__Assigned task__.
Repeat every record exactly as written, but leave out the pictures.

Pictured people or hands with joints
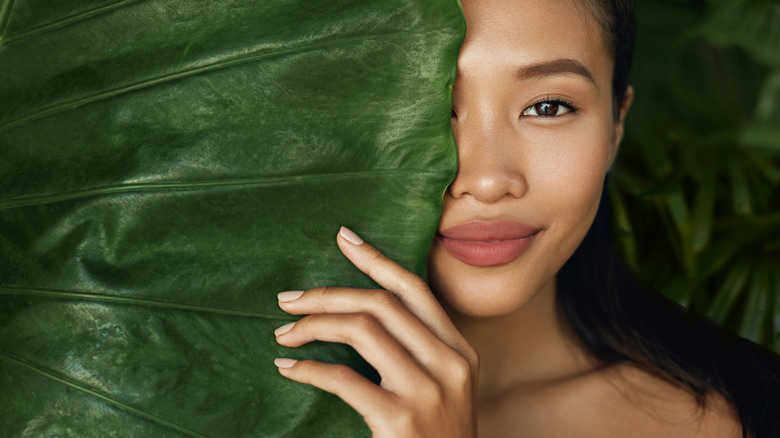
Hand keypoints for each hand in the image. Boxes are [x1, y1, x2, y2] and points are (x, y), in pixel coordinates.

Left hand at [273, 226, 478, 437]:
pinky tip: (289, 367)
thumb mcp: (444, 390)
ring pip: (362, 330)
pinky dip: (308, 369)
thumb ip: (417, 351)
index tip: (344, 238)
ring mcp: (428, 392)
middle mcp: (450, 364)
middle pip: (380, 304)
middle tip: (288, 298)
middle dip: (327, 294)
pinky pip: (343, 378)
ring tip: (284, 332)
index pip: (415, 290)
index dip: (377, 259)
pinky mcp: (400, 420)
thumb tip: (362, 311)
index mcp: (460, 351)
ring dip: (313, 326)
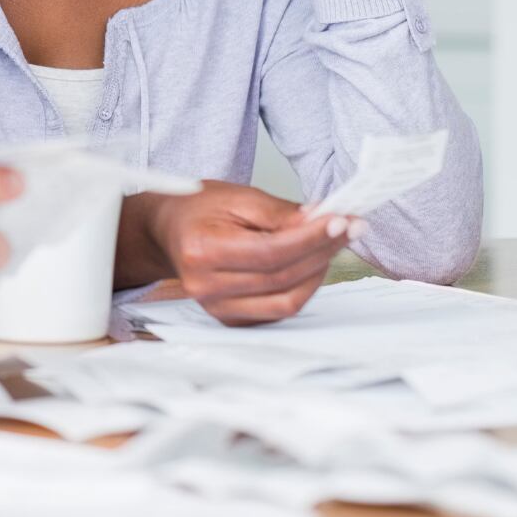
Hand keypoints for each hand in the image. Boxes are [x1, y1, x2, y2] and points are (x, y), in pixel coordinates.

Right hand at [128, 181, 354, 325]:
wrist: (169, 232)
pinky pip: (279, 311)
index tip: (342, 221)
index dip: (312, 238)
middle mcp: (206, 287)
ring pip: (287, 301)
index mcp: (202, 251)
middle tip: (347, 227)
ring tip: (330, 245)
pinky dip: (302, 288)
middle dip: (322, 251)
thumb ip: (279, 212)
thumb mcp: (236, 197)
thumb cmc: (197, 210)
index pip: (271, 252)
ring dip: (317, 273)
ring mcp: (218, 308)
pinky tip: (310, 264)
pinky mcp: (231, 319)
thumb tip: (320, 221)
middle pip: (283, 277)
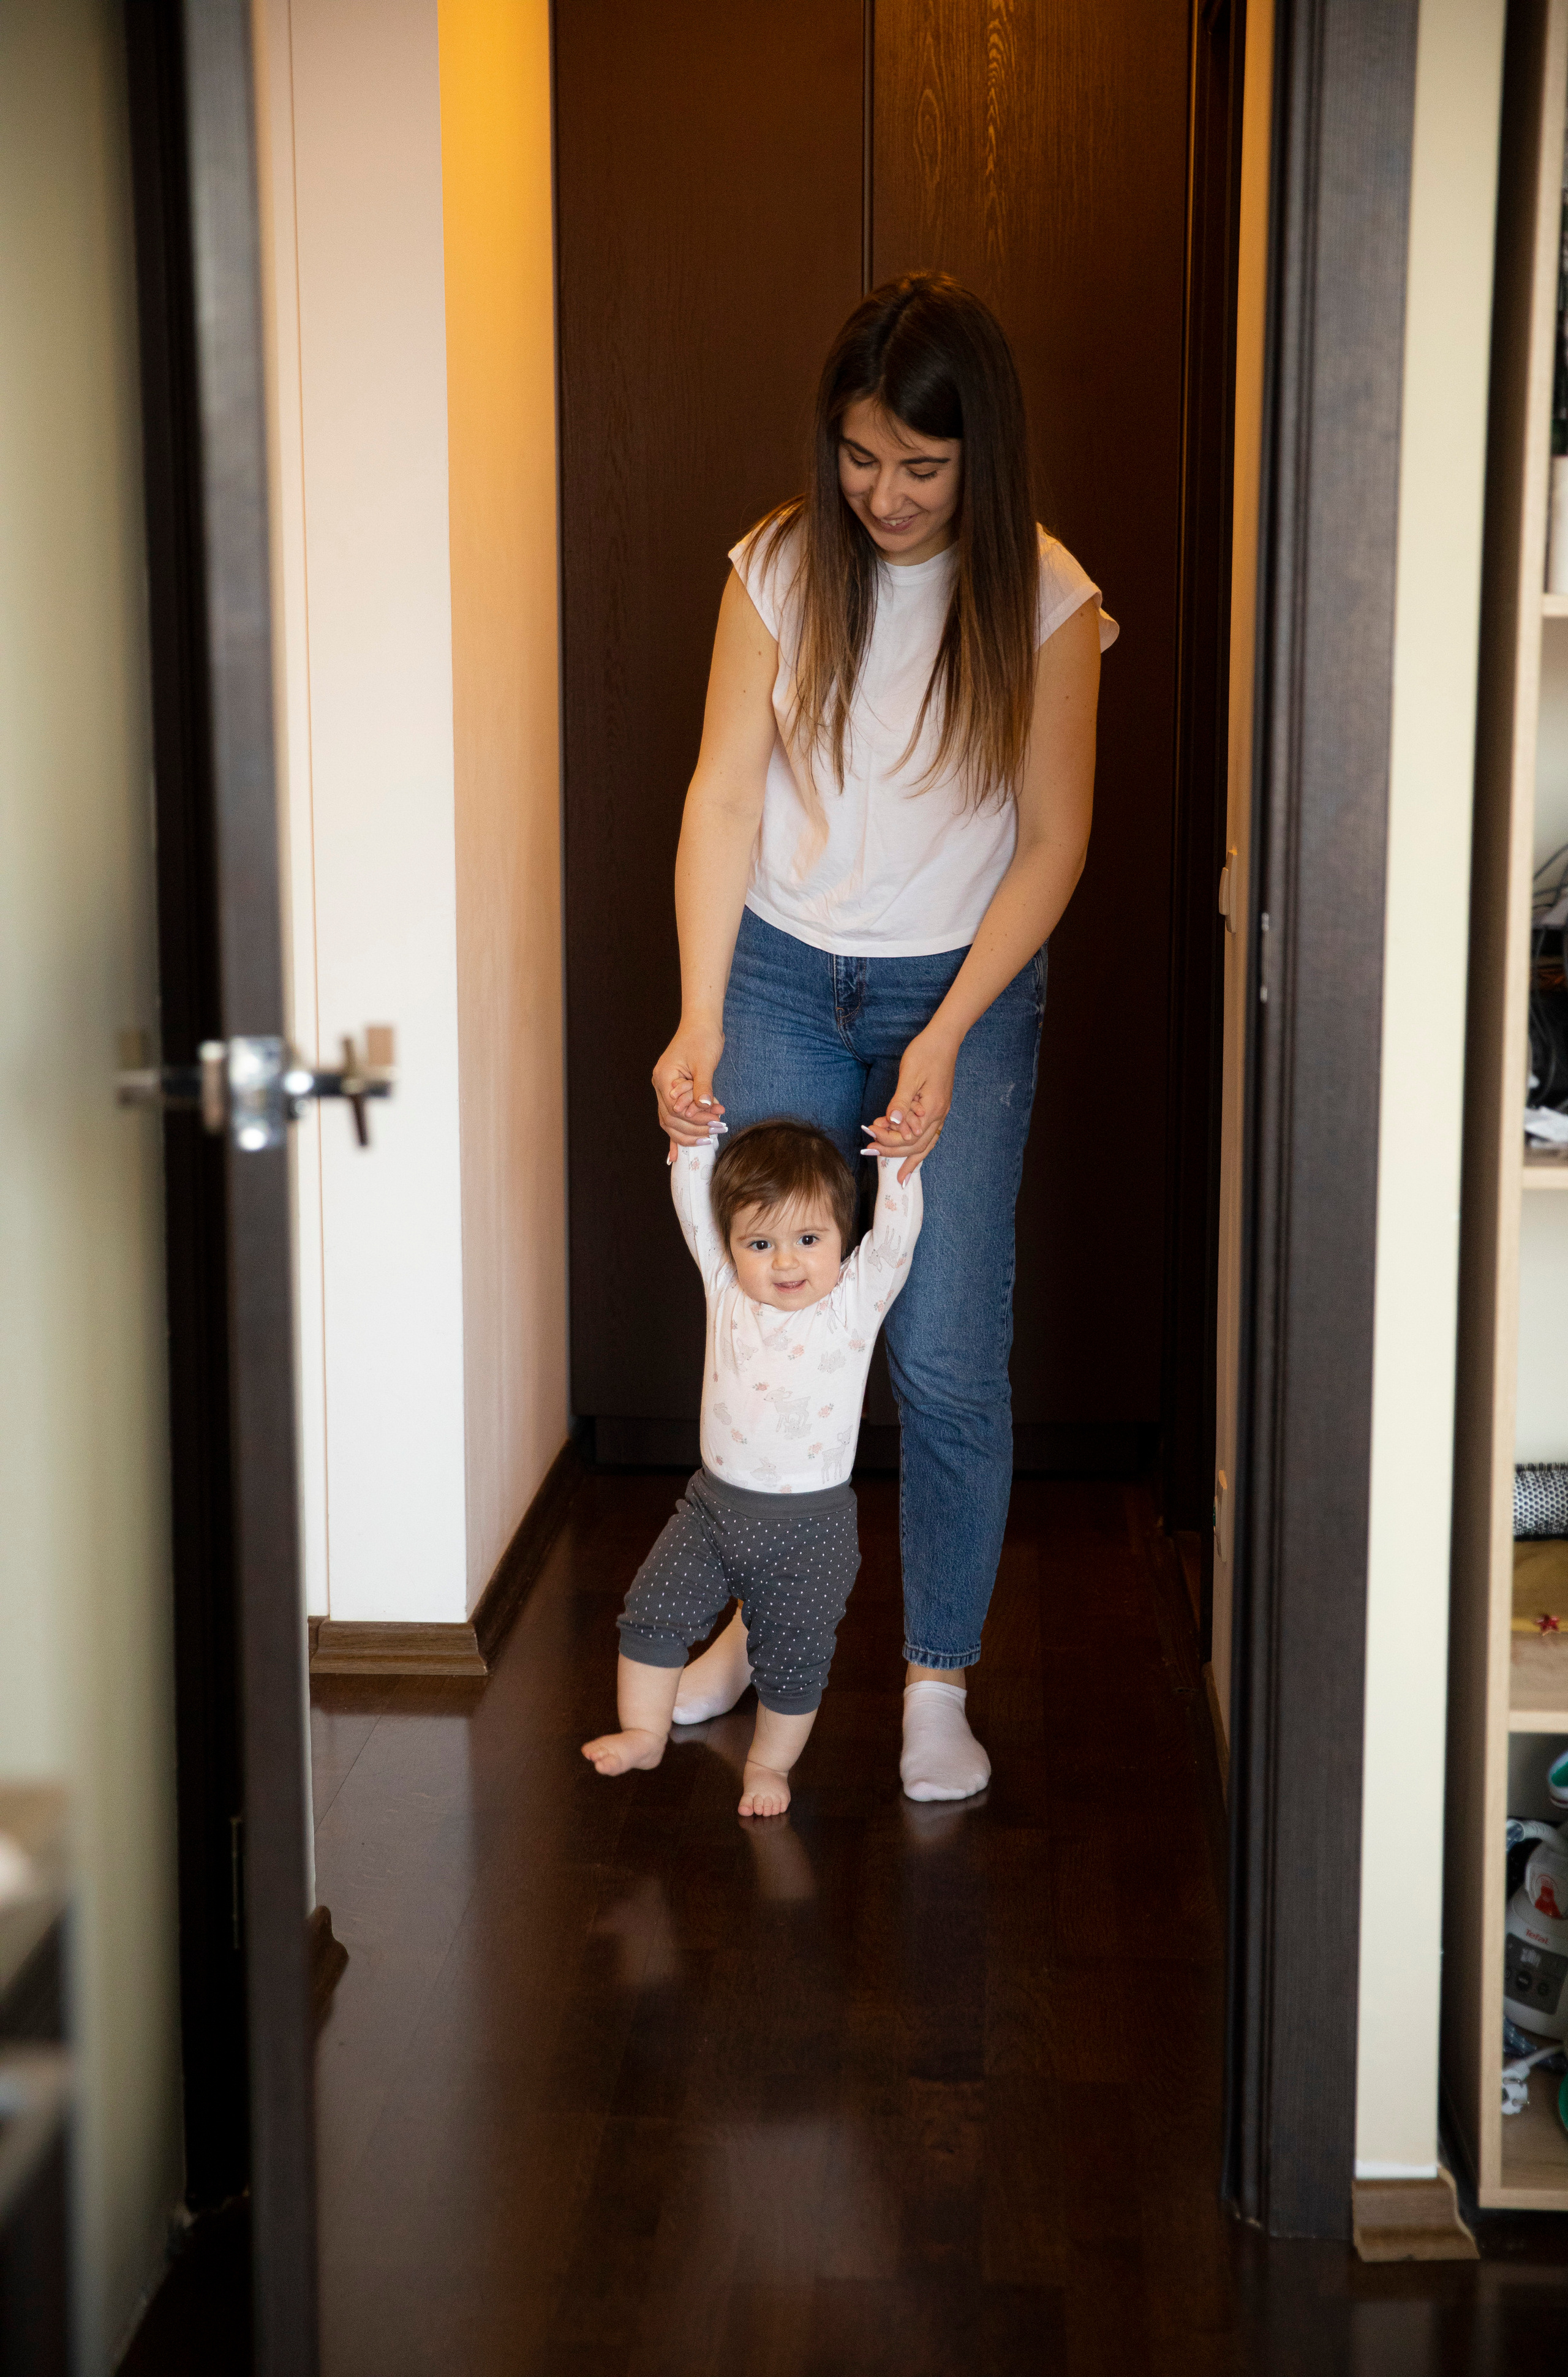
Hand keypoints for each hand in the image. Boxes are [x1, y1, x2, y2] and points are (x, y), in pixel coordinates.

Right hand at [654, 1017, 726, 1150]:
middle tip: (716, 1131)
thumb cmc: (702, 1038)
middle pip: (671, 1119)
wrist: (701, 1023)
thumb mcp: (705, 1062)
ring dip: (688, 1132)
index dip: (695, 1119)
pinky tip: (674, 1155)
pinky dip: (675, 1135)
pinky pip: (671, 1116)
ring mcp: (664, 1089)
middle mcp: (660, 1085)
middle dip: (694, 1129)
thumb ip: (703, 1086)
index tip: (716, 1122)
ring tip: (709, 1137)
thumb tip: (704, 1108)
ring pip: (670, 1121)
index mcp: (664, 1078)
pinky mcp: (673, 1091)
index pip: (676, 1109)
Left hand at [863, 1027, 957, 1182]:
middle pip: (917, 1145)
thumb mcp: (910, 1076)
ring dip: (909, 1157)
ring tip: (899, 1173)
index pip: (907, 1136)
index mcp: (932, 1108)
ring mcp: (941, 1113)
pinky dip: (920, 1148)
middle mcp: (939, 1115)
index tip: (869, 1137)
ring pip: (926, 1144)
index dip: (887, 1139)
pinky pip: (930, 1136)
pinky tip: (912, 1153)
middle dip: (894, 1152)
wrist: (944, 1039)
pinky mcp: (938, 1108)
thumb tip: (892, 1123)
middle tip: (872, 1152)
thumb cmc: (926, 1053)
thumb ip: (901, 1101)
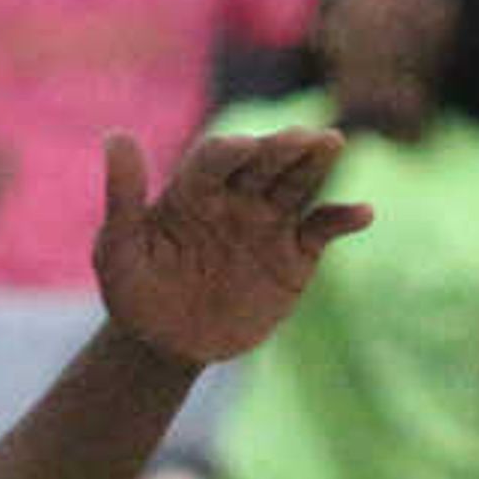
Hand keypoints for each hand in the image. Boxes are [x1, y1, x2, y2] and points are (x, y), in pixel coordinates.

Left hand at [93, 127, 368, 369]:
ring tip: (334, 143)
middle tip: (305, 135)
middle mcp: (236, 196)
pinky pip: (321, 230)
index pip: (217, 158)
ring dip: (316, 164)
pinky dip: (342, 219)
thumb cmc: (136, 294)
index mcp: (194, 189)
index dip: (231, 152)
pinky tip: (363, 213)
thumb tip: (116, 137)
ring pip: (297, 184)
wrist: (166, 344)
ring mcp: (267, 222)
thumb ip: (122, 198)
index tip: (244, 148)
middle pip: (265, 162)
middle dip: (283, 147)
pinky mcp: (293, 256)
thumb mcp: (117, 253)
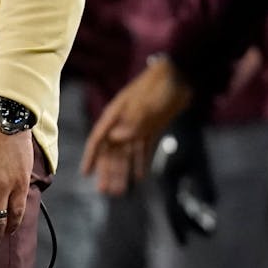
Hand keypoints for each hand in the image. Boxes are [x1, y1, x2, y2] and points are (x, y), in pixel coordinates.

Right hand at [80, 56, 192, 195]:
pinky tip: (140, 177)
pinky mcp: (152, 128)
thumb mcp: (145, 105)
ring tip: (121, 191)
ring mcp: (138, 125)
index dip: (91, 157)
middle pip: (112, 150)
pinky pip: (143, 149)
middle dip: (108, 171)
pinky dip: (141, 162)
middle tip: (107, 192)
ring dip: (123, 171)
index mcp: (116, 114)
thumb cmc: (159, 87)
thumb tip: (114, 139)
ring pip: (127, 153)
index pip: (99, 139)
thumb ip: (131, 124)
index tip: (86, 174)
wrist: (181, 76)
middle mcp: (124, 122)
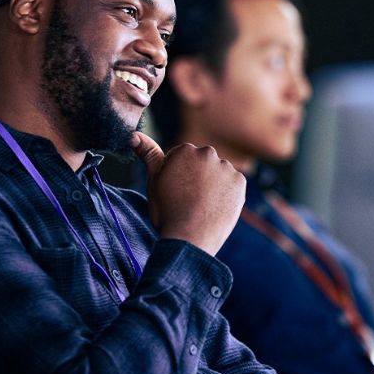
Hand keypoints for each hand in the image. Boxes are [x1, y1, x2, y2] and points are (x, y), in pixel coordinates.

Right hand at [132, 132, 244, 255]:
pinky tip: (216, 206)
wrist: (189, 239)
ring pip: (218, 173)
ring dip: (214, 184)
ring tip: (203, 205)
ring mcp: (226, 167)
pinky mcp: (240, 181)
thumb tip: (134, 135)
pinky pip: (233, 184)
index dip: (178, 176)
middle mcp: (208, 153)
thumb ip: (148, 154)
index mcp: (185, 150)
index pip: (183, 158)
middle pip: (202, 163)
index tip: (177, 191)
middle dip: (198, 176)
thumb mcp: (153, 181)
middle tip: (190, 199)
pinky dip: (227, 193)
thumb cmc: (167, 211)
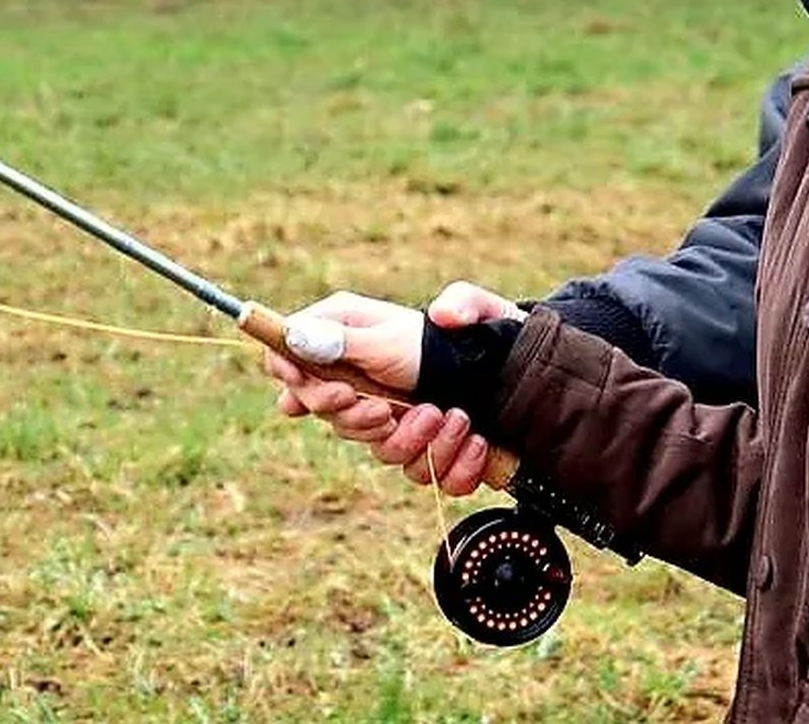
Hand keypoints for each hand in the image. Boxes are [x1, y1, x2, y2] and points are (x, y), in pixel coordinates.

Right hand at [267, 280, 520, 496]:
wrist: (519, 367)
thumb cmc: (461, 336)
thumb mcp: (398, 332)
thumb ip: (344, 338)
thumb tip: (294, 338)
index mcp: (347, 341)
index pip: (289, 368)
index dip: (303, 388)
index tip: (338, 393)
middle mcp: (366, 382)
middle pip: (333, 419)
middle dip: (363, 420)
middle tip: (388, 409)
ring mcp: (397, 419)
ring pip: (382, 453)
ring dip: (418, 439)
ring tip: (451, 415)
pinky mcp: (429, 450)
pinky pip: (427, 475)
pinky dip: (453, 462)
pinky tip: (473, 439)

__Task answer__.
Hand keypoints for each hand in the image. Boxes are [x1, y1, x2, y2] and points are (x, y), in pixel coordinates.

Left hand at [273, 226, 478, 437]:
pinky tip: (289, 367)
thumb mcp: (444, 390)
ring pip: (362, 330)
pinky dip: (308, 369)
thumb ip: (417, 351)
index tip: (344, 238)
ring mcp: (428, 392)
middle mcp: (450, 364)
middle pip: (380, 304)
middle tip: (288, 298)
middle dip: (327, 294)
pinky pip: (343, 378)
ring tip: (284, 332)
index pip: (415, 290)
index dip: (377, 259)
pinky mcp: (400, 420)
thumb tip: (362, 311)
index mcp: (460, 351)
ring dip: (313, 326)
Hand keypoints for each hand in the image. Boxes are [x1, y1, x2, y2] and points are (x, y), in pixel coordinates.

Right hand at [128, 181, 354, 325]:
wrist: (169, 232)
pinky pip: (279, 311)
index tip: (342, 221)
index dip: (312, 238)
middle mcp: (206, 287)
ring pip: (287, 301)
index mcp: (202, 251)
middle tip: (347, 227)
ring tip: (330, 245)
pinky dip: (302, 288)
middle dip: (322, 251)
thumb ip: (279, 212)
thumb mcp: (236, 197)
thumb cmc: (197, 210)
index pip: (271, 252)
ring dip: (317, 273)
ring mcp: (218, 308)
pinky tip: (310, 264)
pinky mcp: (231, 319)
thumb tip: (320, 221)
middle pip: (283, 277)
Hand keypoints for each hand in the image. Boxes are [x1, y1, x2, y2] and points are (x, y), in pixel coordinates.

Right hand at [654, 1017, 726, 1150]:
middle tip: (716, 1131)
thumb cmc: (702, 1038)
middle pip: (671, 1119)
wrist: (701, 1023)
thumb mcp: (705, 1062)
ring dip: (688, 1132)
index dip: (695, 1119)
pinky tip: (674, 1155)
pinky dip: (675, 1135)
pinky pip: (671, 1116)
ring mcp: (664, 1089)
middle mcp: (660, 1085)
middle dip: (694, 1129)
thumb ip: (703, 1086)
index tip: (716, 1122)
ring tip: (709, 1137)
thumb tip: (704, 1108)
ring pip: (670, 1121)
index mcp: (664, 1078)
pinky mcp: (673, 1091)
index pip: (676, 1109)
Left hand at [863, 1027, 957, 1182]:
middle pip: (917, 1145)
thumb mcp: (910, 1076)
ring dip: (909, 1157)
ring tip: (899, 1173)
index pip: (907, 1136)
index mcp: (932, 1108)
ring mcp: (941, 1113)
pinky dip: (920, 1148)
middle mcp: (939, 1115)
index tip: (869, 1137)
ring pip: (926, 1144)
index dip: (887, 1139)
pinky pip: (930, 1136)
pinky tip: (912, 1153)
middle dip: (894, 1152)
wrist: (944, 1039)
pinky mcp: (938, 1108)
thumb tip: (892, 1123)
middle tip: (872, 1152)
thumb cmc: (926, 1053)
thumb ip: (901, 1101)
Hand keypoints for each hand in the image. Boxes are [x1, y1, x2, y2] and points are (x, y), in pixel coordinates.

Left hand at [93, 127, 368, 369]:
ring tip: (334, 143)
middle tip: (305, 135)
middle mcp: (236, 196)
pinky pip: (321, 230)
index pip: (217, 158)
ring dip: (316, 164)
pinky dip: (342, 219)
thumb cmc: (136, 294)
index mcp: (194, 189)
index dip: (231, 152)
pinky tip: (363, 213)
thumb tip: (116, 137)
ring pip: (297, 184)
wrist: (166, 344)
ring mcp: (267, 222)
thumb ip: (122, 198)
index tip: (244, 148)
middle pip: (265, 162)
middle dip: (283, 147)
pinky mcp: (293, 256)
thumb mcp: (117, 253)
Hand keypoints for each hand in the image. Boxes are [x1, y1, x2, y2] and points are (x, y), in pixel coordinates.

Right hand at [80, 56, 192, 195]:
pinky tip: (140, 177)
pinky mcp: (152, 128)
thumb mcp: (145, 105)
ring tip: (121, 191)
ring mcp: (138, 125)
index dip: (91, 157)
middle pip: (112, 150)
pinky pip: (143, 149)
middle dip: (108, 171)
pinky dip: (141, 162)
middle tip: (107, 192)
ring dip: (123, 171)
index mcp: (116, 114)
thumb cmc: (159, 87)
thumb tip: (114, 139)
ring pip: (127, 153)
index pip: (99, 139)
thumb ip: (131, 124)
index tip: (86, 174)
wrist: (181, 76)
middle mcp: (124, 122)
Hand keypoints for each hand in the image. Boxes are [x1, y1, x2, y2] and points are (x, y), in pixel coordinates.

Right hand at [132, 132, 244, 255]:
pinky tip: (216, 206)
wrist: (189, 239)
ring pip: (218, 173)
ring dip: (214, 184)
ring tip: (203, 205)
ring mcp: (226, 167)
pinky mcp: (240, 181)
thumb tip: (134, 135)
pinky pip: (233, 184)
index dip: (178, 176)
middle mcp: (208, 153)
thumb ip: (148, 154)
index mcp: (185, 150)
index pip: (183, 158)
middle pip: (202, 163)
index tip: (177, 191)
middle dip: (198, 176)
thumb mcp: (153, 181)
middle tip: (190, 199)
pinky dip: (227, 193)
thumb cmc: (167, 211)
Hand keypoints for each hand in the image. Boxes are [x1, y1, x2, y2] and points are (x, y), in pixel coordinates.

Right hand at [267, 280, 520, 496]:
wrist: (519, 367)
thumb cmc: (461, 336)
thumb mcp: (398, 332)
thumb ip: (344, 338)
thumb tip: (294, 338)
index mcp: (347, 341)
index pip: (289, 368)
index dip: (303, 388)
index tip: (338, 393)
middle mcp: (366, 382)
middle pip: (333, 419)
middle dip: (363, 420)
middle tip: (388, 409)
ring mcp: (397, 419)
ring pip: (382, 453)
ring dip: (418, 439)
ring tip: (451, 415)
pinky mcp: (429, 450)
pinky pip: (427, 475)
pinky dip: (453, 462)
pinky tip: (473, 439)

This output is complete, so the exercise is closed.